WHAT NEEDS TO BE DONE -
Reproduce every row below verbatim, keeping each line unchanged. Omit the pictures from your output.

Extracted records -
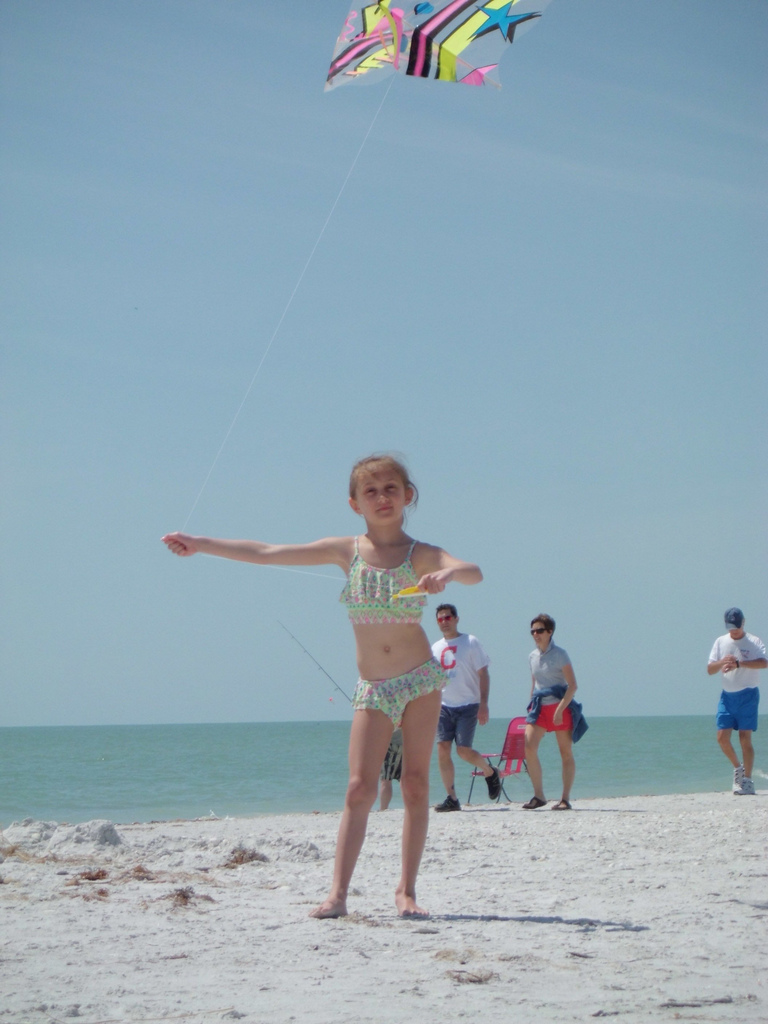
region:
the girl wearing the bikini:
[162, 446, 484, 917]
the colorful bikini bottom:
[347, 658, 446, 731]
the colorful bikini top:
[334, 534, 429, 626]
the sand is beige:
[2, 789, 766, 1019]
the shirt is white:
[707, 630, 766, 692]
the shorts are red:
[529, 703, 571, 732]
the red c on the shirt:
[427, 631, 486, 707]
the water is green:
[0, 712, 766, 828]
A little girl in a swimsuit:
[164, 455, 484, 925]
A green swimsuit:
[341, 538, 447, 720]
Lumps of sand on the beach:
[0, 805, 255, 908]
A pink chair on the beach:
[469, 714, 529, 805]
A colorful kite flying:
[325, 0, 538, 94]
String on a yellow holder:
[387, 581, 434, 600]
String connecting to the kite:
[164, 72, 434, 537]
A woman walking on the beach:
[522, 606, 581, 808]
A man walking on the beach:
[424, 605, 497, 810]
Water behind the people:
[0, 707, 766, 820]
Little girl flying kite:
[170, 451, 521, 921]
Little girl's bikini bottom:
[348, 653, 457, 727]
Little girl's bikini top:
[335, 535, 438, 632]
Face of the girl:
[345, 452, 421, 536]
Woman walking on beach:
[520, 609, 600, 820]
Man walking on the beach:
[432, 597, 514, 816]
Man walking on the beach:
[696, 603, 765, 797]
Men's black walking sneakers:
[435, 768, 511, 817]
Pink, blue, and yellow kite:
[314, 0, 544, 105]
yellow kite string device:
[394, 570, 437, 607]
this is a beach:
[74, 38, 587, 816]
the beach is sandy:
[122, 839, 321, 964]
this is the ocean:
[50, 732, 212, 813]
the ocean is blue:
[68, 741, 206, 789]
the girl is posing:
[254, 525, 574, 935]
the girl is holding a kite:
[166, 141, 580, 838]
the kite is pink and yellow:
[313, 14, 523, 145]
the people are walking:
[460, 501, 760, 882]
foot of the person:
[400, 886, 437, 923]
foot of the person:
[430, 793, 464, 813]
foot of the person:
[488, 777, 503, 797]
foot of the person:
[525, 787, 549, 810]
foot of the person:
[732, 779, 757, 791]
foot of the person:
[380, 794, 397, 803]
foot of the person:
[368, 803, 386, 812]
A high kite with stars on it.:
[327, 0, 550, 91]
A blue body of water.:
[0, 717, 766, 832]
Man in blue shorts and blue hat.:
[705, 607, 767, 796]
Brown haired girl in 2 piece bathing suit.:
[159, 452, 485, 919]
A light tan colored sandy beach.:
[1, 790, 765, 1022]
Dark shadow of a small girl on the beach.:
[397, 912, 649, 932]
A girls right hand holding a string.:
[161, 529, 199, 557]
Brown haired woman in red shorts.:
[520, 612, 578, 810]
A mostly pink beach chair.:
[468, 714, 534, 807]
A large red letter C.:
[440, 643, 457, 671]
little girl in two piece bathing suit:
[163, 453, 486, 924]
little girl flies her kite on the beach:
[169, 449, 477, 930]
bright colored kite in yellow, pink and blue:
[307, 0, 563, 100]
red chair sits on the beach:
[461, 705, 531, 818]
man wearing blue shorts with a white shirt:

WRITTEN ANSWER -
region:
the girl wearing the bikini:
[162, 446, 484, 917]
the colorful bikini bottom:
[347, 658, 446, 731]
the colorful bikini top:
[334, 534, 429, 626]
the sand is beige:
[2, 789, 766, 1019]
the shirt is white:
[707, 630, 766, 692]
the shorts are red:
[529, 703, 571, 732]
the red c on the shirt:
[427, 631, 486, 707]
the water is green:
[0, 712, 766, 828]
A little girl in a swimsuit:
[164, 455, 484, 925]
A green swimsuit:
[341, 538, 447, 720]
Lumps of sand on the beach:
[0, 805, 255, 908]
A pink chair on the beach:
[469, 714, 529, 805]
A colorful kite flying:
[325, 0, 538, 94]
String on a yellow holder:
[387, 581, 434, 600]
String connecting to the kite:
[164, 72, 434, 537]
A woman walking on the beach:
[522, 606, 581, 808]
A man walking on the beach:
[424, 605, 497, 810]
Water behind the people:
[0, 707, 766, 820]
Little girl flying kite:
[170, 451, 521, 921]
Little girl's bikini bottom:
[348, 653, 457, 727]
Little girl's bikini top:
[335, 535, 438, 632]
Face of the girl:
[345, 452, 421, 536]
Woman walking on beach:
[520, 609, 600, 820]
Man walking on the beach:
[432, 597, 514, 816]
Man walking on the beach:
[696, 603, 765, 797]
Men's black walking sneakers:
[435, 768, 511, 817]
Pink, blue, and yellow kite:
[314, 0, 544, 105]
yellow kite string device:
[394, 570, 437, 607]
this is a beach:
[74, 38, 587, 816]
the beach is sandy:
[122, 839, 321, 964]
this is the ocean:
[50, 732, 212, 813]
the ocean is blue:
[68, 741, 206, 789]
the girl is posing:
[254, 525, 574, 935]
the girl is holding a kite:
[166, 141, 580, 838]
the kite is pink and yellow:
[313, 14, 523, 145]
the people are walking:
[460, 501, 760, 882]
foot of the person:
[400, 886, 437, 923]
foot of the person:
[430, 793, 464, 813]
foot of the person:
[488, 777, 503, 797]
foot of the person:
[525, 787, 549, 810]
foot of the person:
[732, 779, 757, 791]
foot of the person:
[380, 794, 397, 803]
foot of the person:
[368, 803, 386, 812]
A high kite with stars on it.:
[327, 0, 550, 91]
A blue body of water.:
[0, 717, 766, 832]
Man in blue shorts and blue hat.:
[705, 607, 767, 796]
Brown haired girl in 2 piece bathing suit.:
[159, 452, 485, 919]
A light tan colored sandy beach.:
[1, 790, 765, 1022]
Dark shadow of a small girl on the beach.:
[397, 912, 649, 932]
A girls right hand holding a string.:
[161, 529, 199, 557]
Brown haired woman in red shorts.:
[520, 612, 578, 810]
A mostly pink beach chair.:
[468, 714, 534, 807]
A large red letter C.:
[440, 643, 457, 671]
little girl in two piece bathing suit:
[163, 453, 486, 924]
little girl flies her kite on the beach:
[169, 449, 477, 930]
bright colored kite in yellow, pink and blue:
[307, 0, 563, 100]
red chair sits on the beach:
[461, 705, 531, 818]
man wearing blue shorts with a white shirt:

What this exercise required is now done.